The trial court denied the motion to quash; hence, petitioner raised the issue to the Court of
Appeals. The appellate court, stating that there was no double jeopardy, dismissed the same on the
ground that the petition could not have been convicted under the first information as the same was
defective. Petitioner's motion for reconsideration was denied; hence, this appeal.

Issue: Whether or not the Court of Appeals erred when it found that the City Prosecutor of
Angeles City did not have the authority to file the first information.

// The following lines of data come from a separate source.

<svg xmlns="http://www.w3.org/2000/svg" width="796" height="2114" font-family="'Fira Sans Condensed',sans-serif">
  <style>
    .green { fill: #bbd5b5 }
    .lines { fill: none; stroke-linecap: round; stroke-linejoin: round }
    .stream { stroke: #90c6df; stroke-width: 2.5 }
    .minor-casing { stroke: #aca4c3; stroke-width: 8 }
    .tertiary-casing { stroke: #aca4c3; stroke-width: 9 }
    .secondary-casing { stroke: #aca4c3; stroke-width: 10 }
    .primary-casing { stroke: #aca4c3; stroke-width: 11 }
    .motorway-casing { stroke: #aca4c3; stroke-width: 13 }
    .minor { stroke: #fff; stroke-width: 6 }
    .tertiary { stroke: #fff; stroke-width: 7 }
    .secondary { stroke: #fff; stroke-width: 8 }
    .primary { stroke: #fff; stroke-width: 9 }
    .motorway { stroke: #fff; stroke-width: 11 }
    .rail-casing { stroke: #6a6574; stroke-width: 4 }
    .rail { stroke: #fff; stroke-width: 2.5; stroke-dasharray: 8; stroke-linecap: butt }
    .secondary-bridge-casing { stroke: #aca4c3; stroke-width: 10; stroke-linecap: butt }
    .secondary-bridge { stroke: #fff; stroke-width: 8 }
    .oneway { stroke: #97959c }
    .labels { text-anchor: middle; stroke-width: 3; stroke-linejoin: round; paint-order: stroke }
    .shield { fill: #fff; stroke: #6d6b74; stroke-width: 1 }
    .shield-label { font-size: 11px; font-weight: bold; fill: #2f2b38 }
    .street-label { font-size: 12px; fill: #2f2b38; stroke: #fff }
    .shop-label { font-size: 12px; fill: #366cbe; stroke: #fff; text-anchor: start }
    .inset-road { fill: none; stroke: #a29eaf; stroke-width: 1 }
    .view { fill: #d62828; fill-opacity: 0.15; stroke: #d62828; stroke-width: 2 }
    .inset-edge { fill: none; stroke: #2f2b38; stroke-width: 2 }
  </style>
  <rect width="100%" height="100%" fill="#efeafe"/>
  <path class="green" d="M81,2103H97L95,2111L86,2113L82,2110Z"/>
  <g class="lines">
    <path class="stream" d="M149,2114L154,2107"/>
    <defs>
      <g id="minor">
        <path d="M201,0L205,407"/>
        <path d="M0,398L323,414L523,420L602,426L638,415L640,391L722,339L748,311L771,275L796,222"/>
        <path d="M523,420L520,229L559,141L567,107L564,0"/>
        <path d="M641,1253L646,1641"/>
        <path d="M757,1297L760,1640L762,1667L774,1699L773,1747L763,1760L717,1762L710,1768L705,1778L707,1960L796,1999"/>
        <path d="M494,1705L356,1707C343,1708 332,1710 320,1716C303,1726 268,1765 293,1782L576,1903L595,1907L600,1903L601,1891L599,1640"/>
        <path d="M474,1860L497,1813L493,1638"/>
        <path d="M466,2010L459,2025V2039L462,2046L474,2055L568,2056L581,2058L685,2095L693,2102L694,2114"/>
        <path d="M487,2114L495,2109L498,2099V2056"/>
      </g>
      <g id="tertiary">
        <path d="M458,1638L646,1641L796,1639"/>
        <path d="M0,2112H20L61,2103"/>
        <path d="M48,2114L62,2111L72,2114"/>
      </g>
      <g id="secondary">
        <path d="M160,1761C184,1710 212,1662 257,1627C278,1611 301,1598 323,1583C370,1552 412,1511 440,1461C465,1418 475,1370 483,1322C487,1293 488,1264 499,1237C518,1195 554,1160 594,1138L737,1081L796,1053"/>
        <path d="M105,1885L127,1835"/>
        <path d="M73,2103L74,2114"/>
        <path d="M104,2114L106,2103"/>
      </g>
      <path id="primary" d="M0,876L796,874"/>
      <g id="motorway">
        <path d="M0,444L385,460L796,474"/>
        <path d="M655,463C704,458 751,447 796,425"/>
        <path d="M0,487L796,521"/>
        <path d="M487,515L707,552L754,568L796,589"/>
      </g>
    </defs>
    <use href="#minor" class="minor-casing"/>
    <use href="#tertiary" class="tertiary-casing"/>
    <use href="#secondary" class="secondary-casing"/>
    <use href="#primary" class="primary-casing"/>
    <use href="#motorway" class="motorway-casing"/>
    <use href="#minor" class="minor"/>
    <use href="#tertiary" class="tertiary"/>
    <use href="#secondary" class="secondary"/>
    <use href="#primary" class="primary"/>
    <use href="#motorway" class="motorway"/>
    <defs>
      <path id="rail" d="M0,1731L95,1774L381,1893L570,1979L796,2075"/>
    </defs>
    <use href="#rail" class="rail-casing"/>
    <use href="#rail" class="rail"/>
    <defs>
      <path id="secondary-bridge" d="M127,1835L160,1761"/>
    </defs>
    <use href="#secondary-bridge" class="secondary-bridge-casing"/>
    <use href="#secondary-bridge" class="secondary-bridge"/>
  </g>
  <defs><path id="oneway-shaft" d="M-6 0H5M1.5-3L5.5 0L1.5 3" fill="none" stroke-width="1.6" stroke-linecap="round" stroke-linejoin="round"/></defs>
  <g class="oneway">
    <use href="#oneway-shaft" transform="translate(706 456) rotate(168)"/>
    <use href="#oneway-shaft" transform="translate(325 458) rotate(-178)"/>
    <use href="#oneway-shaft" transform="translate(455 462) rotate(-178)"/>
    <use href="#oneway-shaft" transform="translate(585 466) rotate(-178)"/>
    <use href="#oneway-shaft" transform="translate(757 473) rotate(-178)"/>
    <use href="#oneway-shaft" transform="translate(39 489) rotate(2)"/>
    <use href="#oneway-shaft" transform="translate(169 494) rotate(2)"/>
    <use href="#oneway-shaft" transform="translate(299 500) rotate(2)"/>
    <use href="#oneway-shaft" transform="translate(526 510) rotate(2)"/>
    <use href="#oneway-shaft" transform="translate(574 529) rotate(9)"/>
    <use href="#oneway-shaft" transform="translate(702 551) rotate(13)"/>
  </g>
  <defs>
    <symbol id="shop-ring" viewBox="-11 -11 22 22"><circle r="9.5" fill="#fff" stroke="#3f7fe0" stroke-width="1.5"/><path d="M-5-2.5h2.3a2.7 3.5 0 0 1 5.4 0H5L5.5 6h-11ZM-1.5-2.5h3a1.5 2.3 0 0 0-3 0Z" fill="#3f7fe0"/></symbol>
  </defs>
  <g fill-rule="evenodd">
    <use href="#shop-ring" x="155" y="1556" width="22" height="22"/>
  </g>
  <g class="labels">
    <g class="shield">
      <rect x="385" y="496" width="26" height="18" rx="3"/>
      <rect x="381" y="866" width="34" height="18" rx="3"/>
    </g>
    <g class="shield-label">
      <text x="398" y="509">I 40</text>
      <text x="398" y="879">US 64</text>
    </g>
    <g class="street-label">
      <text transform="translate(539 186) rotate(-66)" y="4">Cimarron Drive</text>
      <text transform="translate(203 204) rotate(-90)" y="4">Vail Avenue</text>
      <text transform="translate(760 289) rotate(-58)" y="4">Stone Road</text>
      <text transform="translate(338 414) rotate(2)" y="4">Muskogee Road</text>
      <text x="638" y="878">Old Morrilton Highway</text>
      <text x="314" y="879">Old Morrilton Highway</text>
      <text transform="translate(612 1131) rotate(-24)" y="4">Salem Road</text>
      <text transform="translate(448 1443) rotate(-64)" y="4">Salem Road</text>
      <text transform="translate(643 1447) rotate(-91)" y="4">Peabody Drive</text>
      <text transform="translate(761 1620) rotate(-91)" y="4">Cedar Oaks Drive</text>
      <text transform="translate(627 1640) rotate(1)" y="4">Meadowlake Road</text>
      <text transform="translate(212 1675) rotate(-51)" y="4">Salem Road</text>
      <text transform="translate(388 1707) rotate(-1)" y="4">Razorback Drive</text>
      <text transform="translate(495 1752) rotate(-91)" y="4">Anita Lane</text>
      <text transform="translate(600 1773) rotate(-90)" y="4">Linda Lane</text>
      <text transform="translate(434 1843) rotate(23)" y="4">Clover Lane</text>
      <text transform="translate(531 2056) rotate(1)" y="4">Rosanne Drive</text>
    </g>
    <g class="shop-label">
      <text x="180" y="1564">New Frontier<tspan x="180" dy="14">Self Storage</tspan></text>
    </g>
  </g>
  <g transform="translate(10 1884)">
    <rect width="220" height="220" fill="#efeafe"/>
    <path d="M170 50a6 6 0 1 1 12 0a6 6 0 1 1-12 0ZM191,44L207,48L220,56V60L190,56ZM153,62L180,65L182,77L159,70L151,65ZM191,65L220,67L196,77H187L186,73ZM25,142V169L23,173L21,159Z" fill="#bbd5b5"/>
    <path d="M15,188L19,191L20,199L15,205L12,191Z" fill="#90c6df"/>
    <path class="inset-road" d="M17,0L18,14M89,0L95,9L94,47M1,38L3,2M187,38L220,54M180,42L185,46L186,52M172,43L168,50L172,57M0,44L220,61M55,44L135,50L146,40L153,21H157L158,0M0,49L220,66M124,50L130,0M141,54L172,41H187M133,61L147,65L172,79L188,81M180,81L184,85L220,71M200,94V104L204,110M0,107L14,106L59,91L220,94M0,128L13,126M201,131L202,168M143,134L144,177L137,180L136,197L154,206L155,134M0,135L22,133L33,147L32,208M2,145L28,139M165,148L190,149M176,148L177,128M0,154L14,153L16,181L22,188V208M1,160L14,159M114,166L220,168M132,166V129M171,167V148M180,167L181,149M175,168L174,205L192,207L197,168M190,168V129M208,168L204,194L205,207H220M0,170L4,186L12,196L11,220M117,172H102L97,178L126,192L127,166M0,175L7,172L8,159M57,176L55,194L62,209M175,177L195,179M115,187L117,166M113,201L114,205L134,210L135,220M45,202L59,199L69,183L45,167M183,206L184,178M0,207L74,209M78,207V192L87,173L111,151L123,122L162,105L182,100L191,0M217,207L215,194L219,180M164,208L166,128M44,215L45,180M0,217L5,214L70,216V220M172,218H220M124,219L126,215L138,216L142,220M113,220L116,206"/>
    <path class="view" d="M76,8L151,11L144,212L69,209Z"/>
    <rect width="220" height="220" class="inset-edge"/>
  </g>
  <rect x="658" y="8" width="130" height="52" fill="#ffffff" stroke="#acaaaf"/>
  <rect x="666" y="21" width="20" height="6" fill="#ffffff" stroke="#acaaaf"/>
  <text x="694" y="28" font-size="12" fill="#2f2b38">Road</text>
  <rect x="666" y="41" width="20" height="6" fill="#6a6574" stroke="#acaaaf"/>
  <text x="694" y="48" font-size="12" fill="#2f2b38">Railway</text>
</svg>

Ruling: No. It is plainly apparent that the City Prosecutor of Angeles City had no
authority to file the first information, the offense having been committed in the Municipality
of Mabalacat, which is beyond his jurisdiction. Presidential Decree No. 1275, in relation to
Section 9 of the Administrative Code of 1987, pertinently provides that:

Sec. 11. The provincial or the city fiscal shall:

b) Investigate and/or cause to be investigated all charges of crimes, misdemeanors and violations of all
penal laws and ordinances within their respective jurisdictions and have the necessary information or
complaint prepared or made against the persons accused. In the conduct of such investigations he or his
assistants shall receive the sworn statements or take oral evidence of witnesses summoned by subpoena
for the purpose.

It is thus the Provincial Prosecutor of Pampanga, not the City Prosecutor, who should prepare
informations for offenses committed within Pampanga but outside of Angeles City. An information, when
required to be filed by a public prosecuting officer, cannot be filed by another. It must be exhibited or
presented by the prosecuting attorney or someone authorized by law. If not, the court does not acquire
jurisdiction.

In fine, there must have been a valid and sufficient complaint or information in the former
prosecution. As the fiscal had no authority to file the information, the dismissal of the first information
would not be a bar to petitioner's subsequent prosecution. As the first information was fatally defective for
lack of authority of the officer filing it, the instant petition must fail for failure to comply with all the
requisites necessary to invoke double jeopardy.

Thus Motion for Reconsideration is DENIED.